- Born: Kenneth Lee Kramm June 16, 1961 Washington, D.C., U.S.
- Died: July 12, 2016 (aged 55) Washington, D.C., U.S.
- Education: University of Maryland (1984)
- Occupation: Entrepreneur
- Known for: Flavoring medicines
- Spouse: Shelley Neiss ​(m. 1985⁠–⁠2016)​
- Children: 2

= Kenny Kramm =

American entrepreneur (1961–2016)

Kenneth Lee Kramm (June 16, 1961 – July 12, 2016) was an American entrepreneur who founded FLAVORx and its system of adding flavoring to otherwise unpalatable medicines to make them easier to take.

Kramm was born in Washington, D.C. and grew up in Potomac, Maryland. He graduated from the University of Maryland in 1984 with a degree in advertising design and became an art director for an agency. After developing a dislike for that career in 1992, he joined his father's pharmacy firm in Washington as a business manager.

==Flavored medicine==
Kramm's youngest daughter began suffering epileptic seizures weeks after her birth in February 1992. Once she was able to be released from the hospital, she balked at the multiple daily doses of phenobarbital needed to prevent grand mal seizures, by either refusing to take the ill-tasting medicine or holding it in her mouth until it leaked out. Her seizures continued, resulting in more hospital trips. Within a few months, Kramm and his wife Shelley decided something must be done.

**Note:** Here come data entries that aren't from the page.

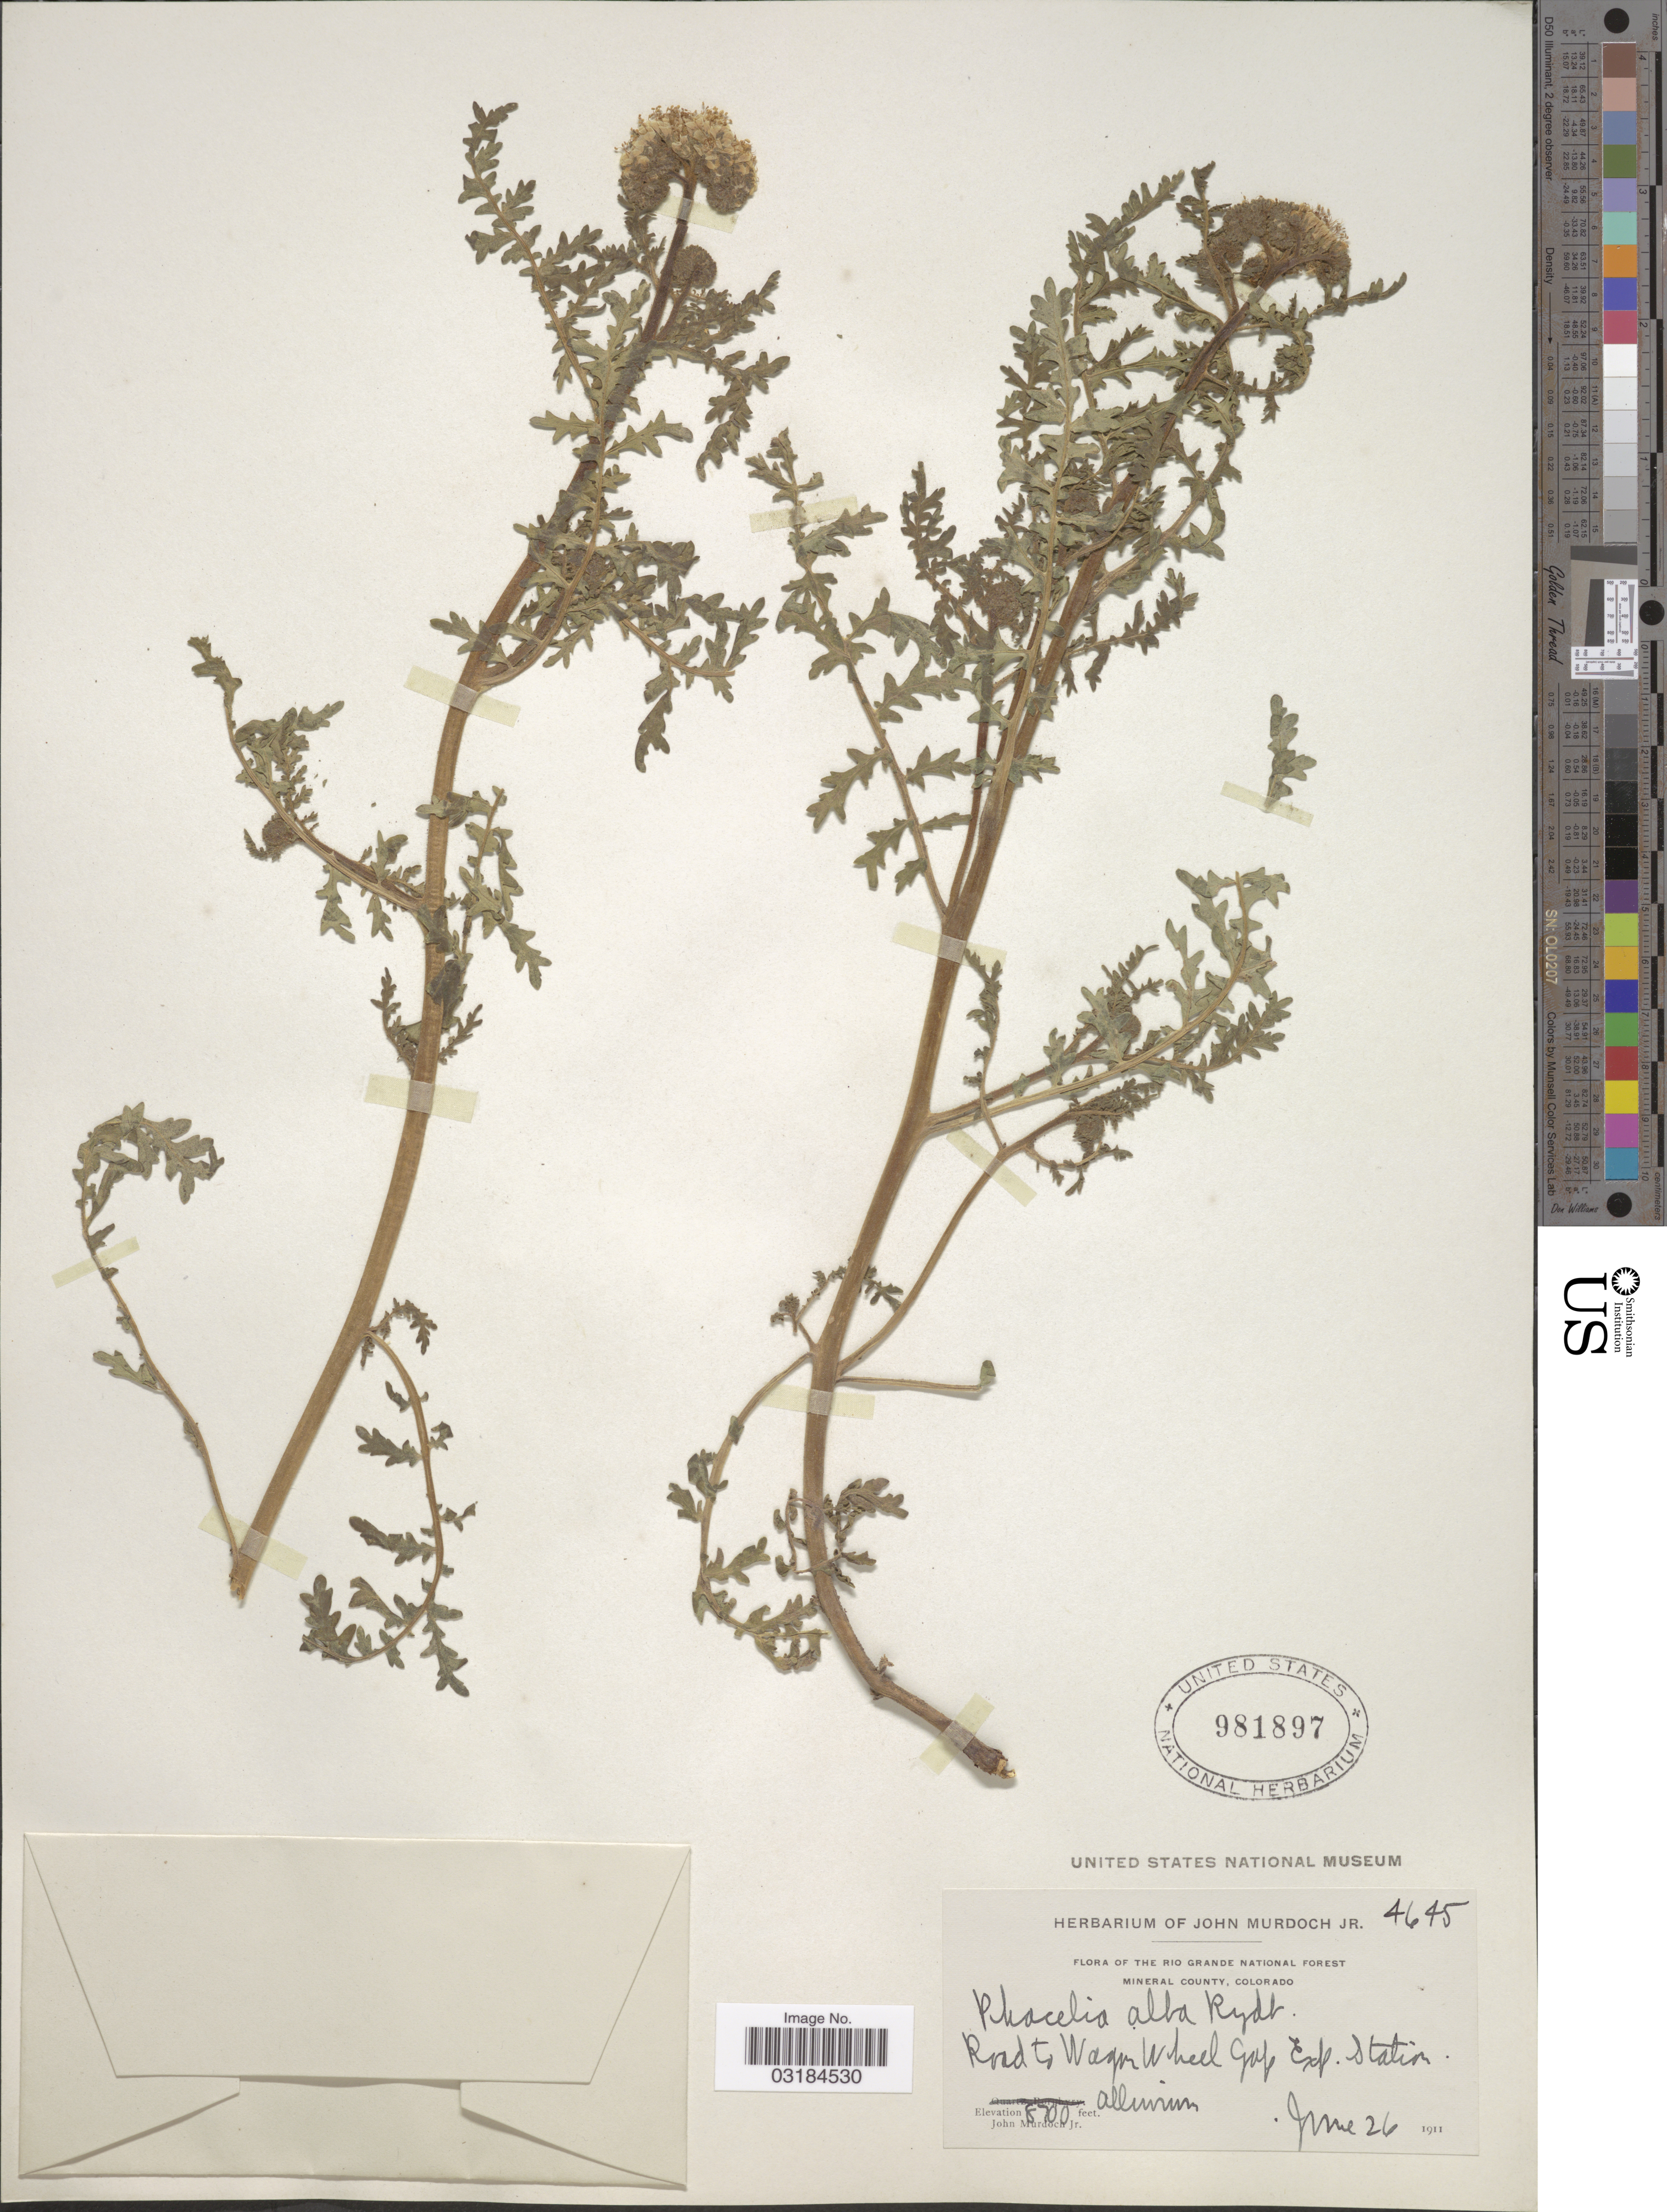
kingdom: Plantae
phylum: Tracheophyta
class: Magnoliopsida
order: Boraginales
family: Hydrophyllaceae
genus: Phacelia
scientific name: Phacelia alba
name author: Rydb.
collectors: J. Murdock Jr.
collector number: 4645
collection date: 1911-06-26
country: United States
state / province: Colorado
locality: The Rio Grande National Forest. Mineral County. Road to Wagon Wheel Gap Exp. Station.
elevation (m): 2652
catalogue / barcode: US 981897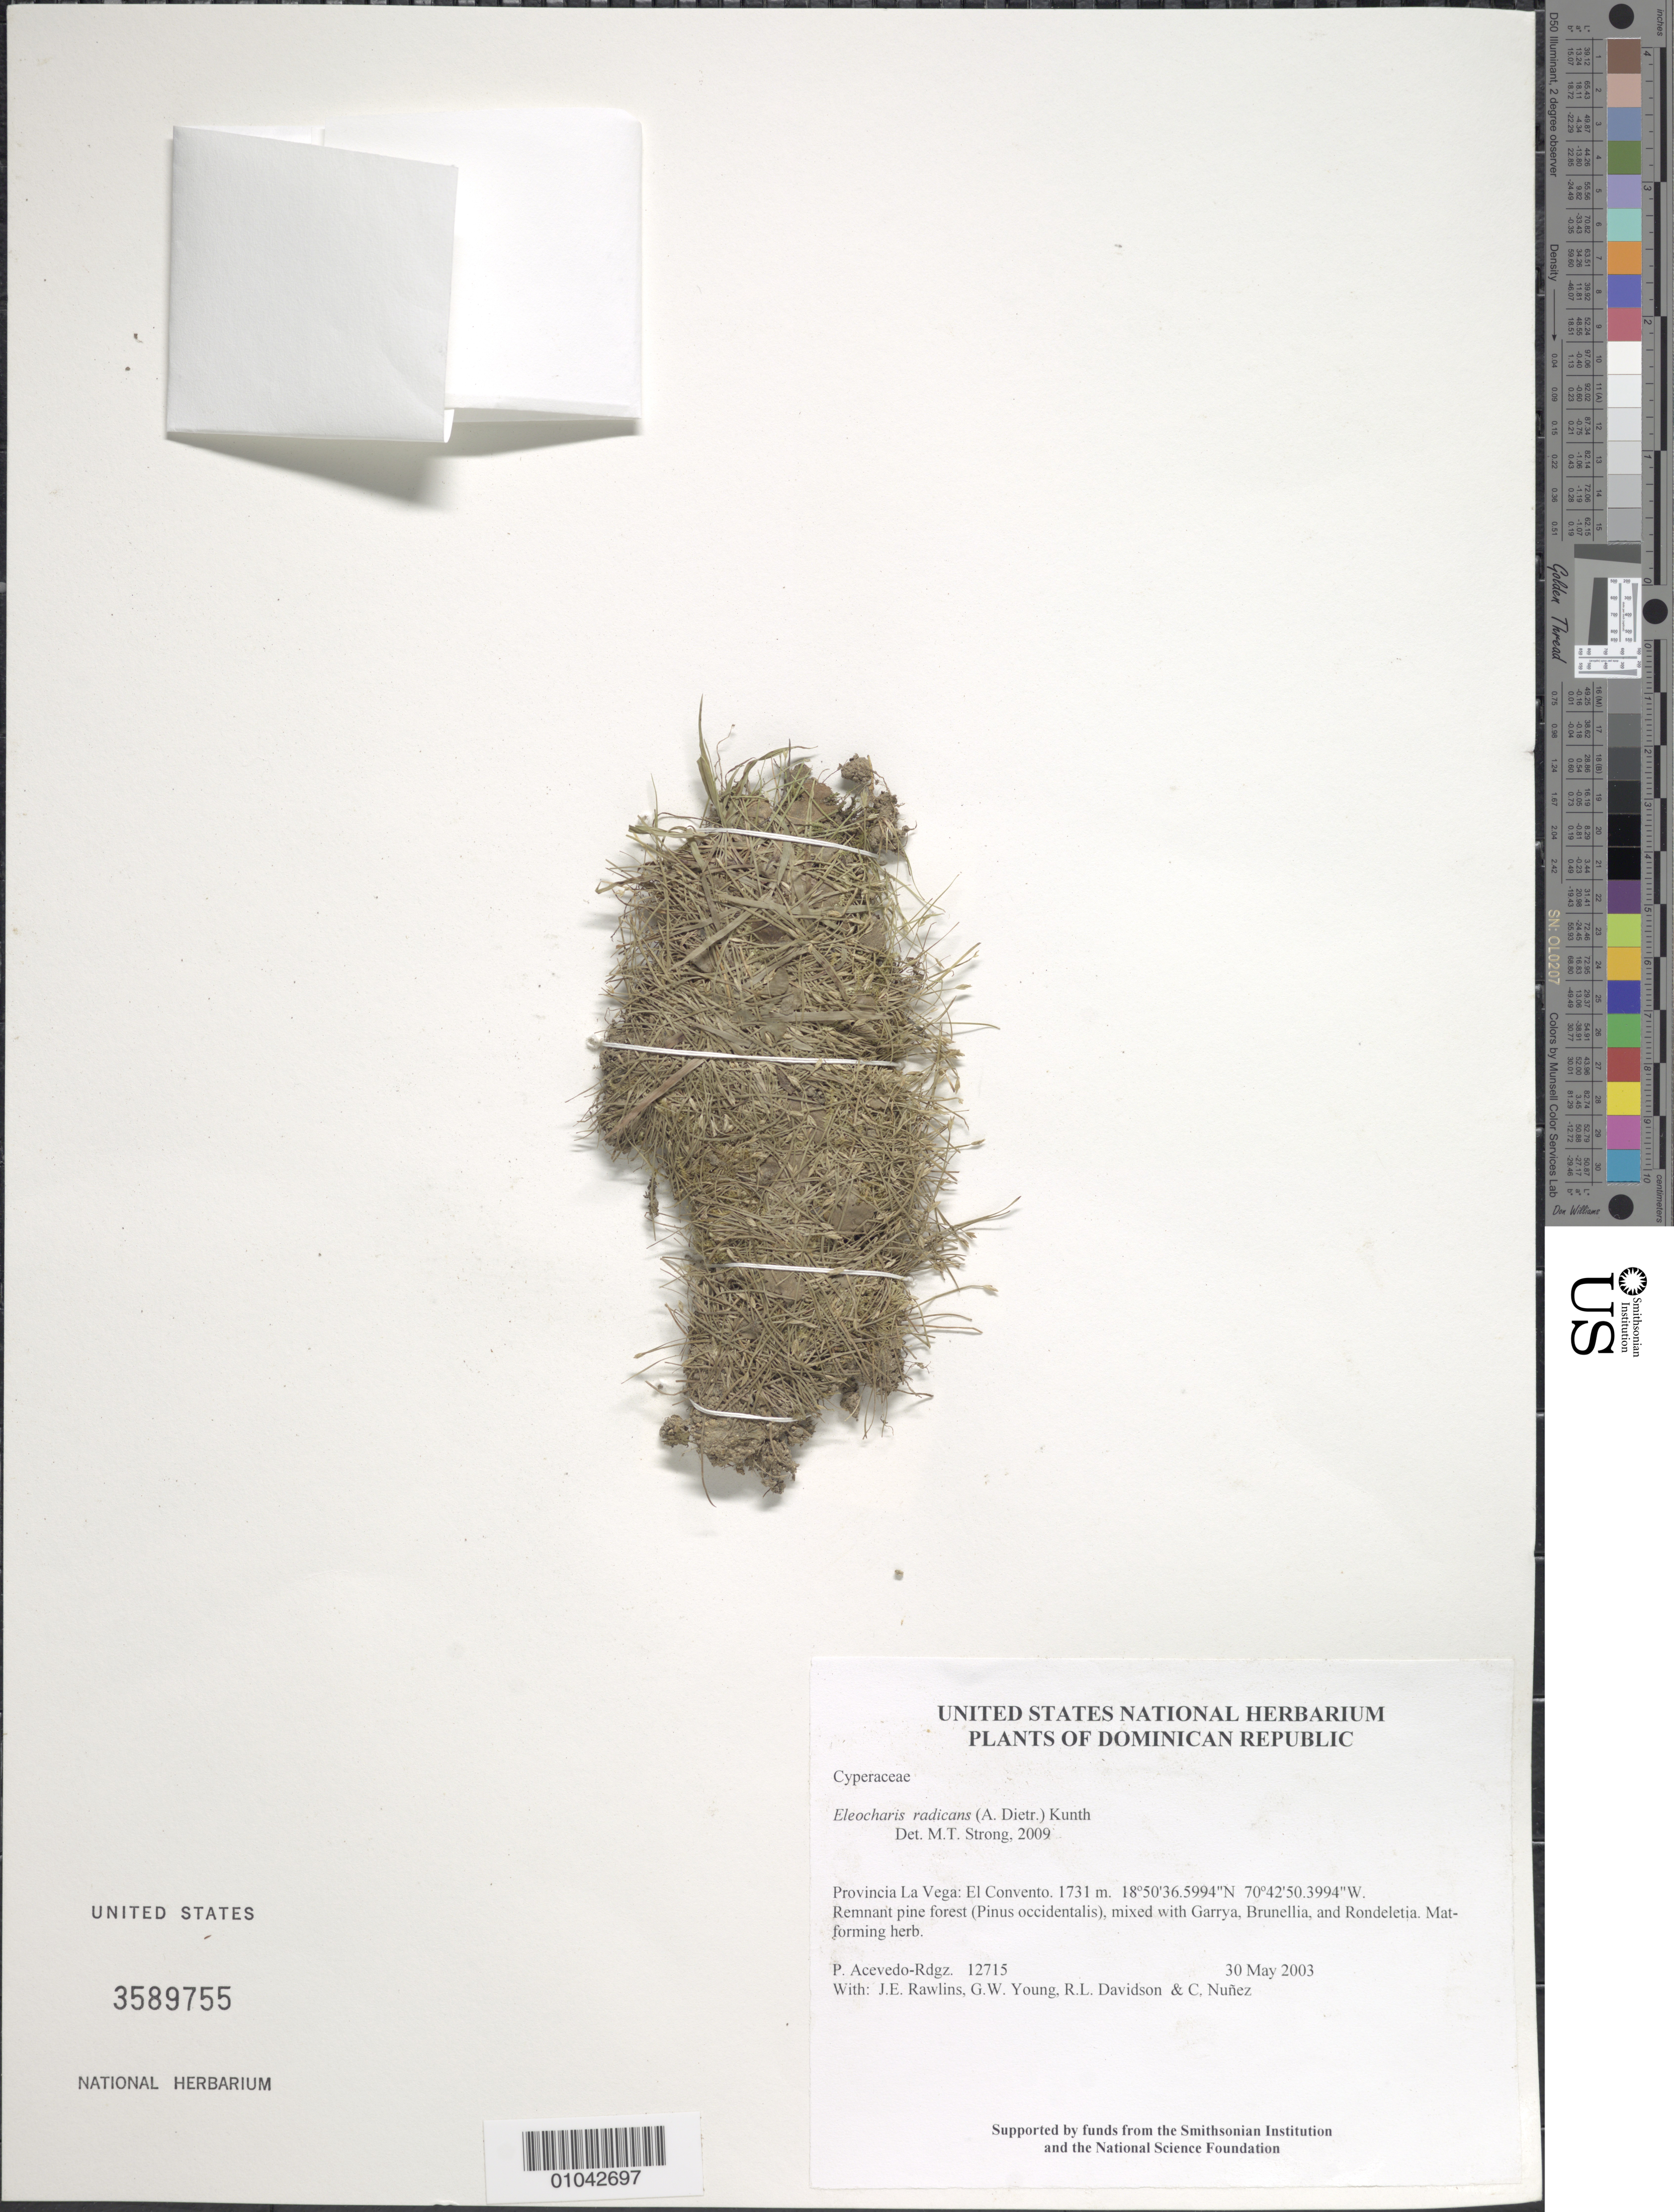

In May 1992, Kramm's father, Harold, suggested sweetening the medicine with flavorings used by candy manufacturers. The men spent their evenings, after store hours, tasting different samples. Kramm then took home the flavored medicine that he hoped his daughter would approve. She ultimately picked one and resumed her proper dosage. Parents from the nearby children's hospital heard about the flavoring, and FLAVORx went into business.

==Death==
Kramm died from sepsis in 2016, after contracting an infection.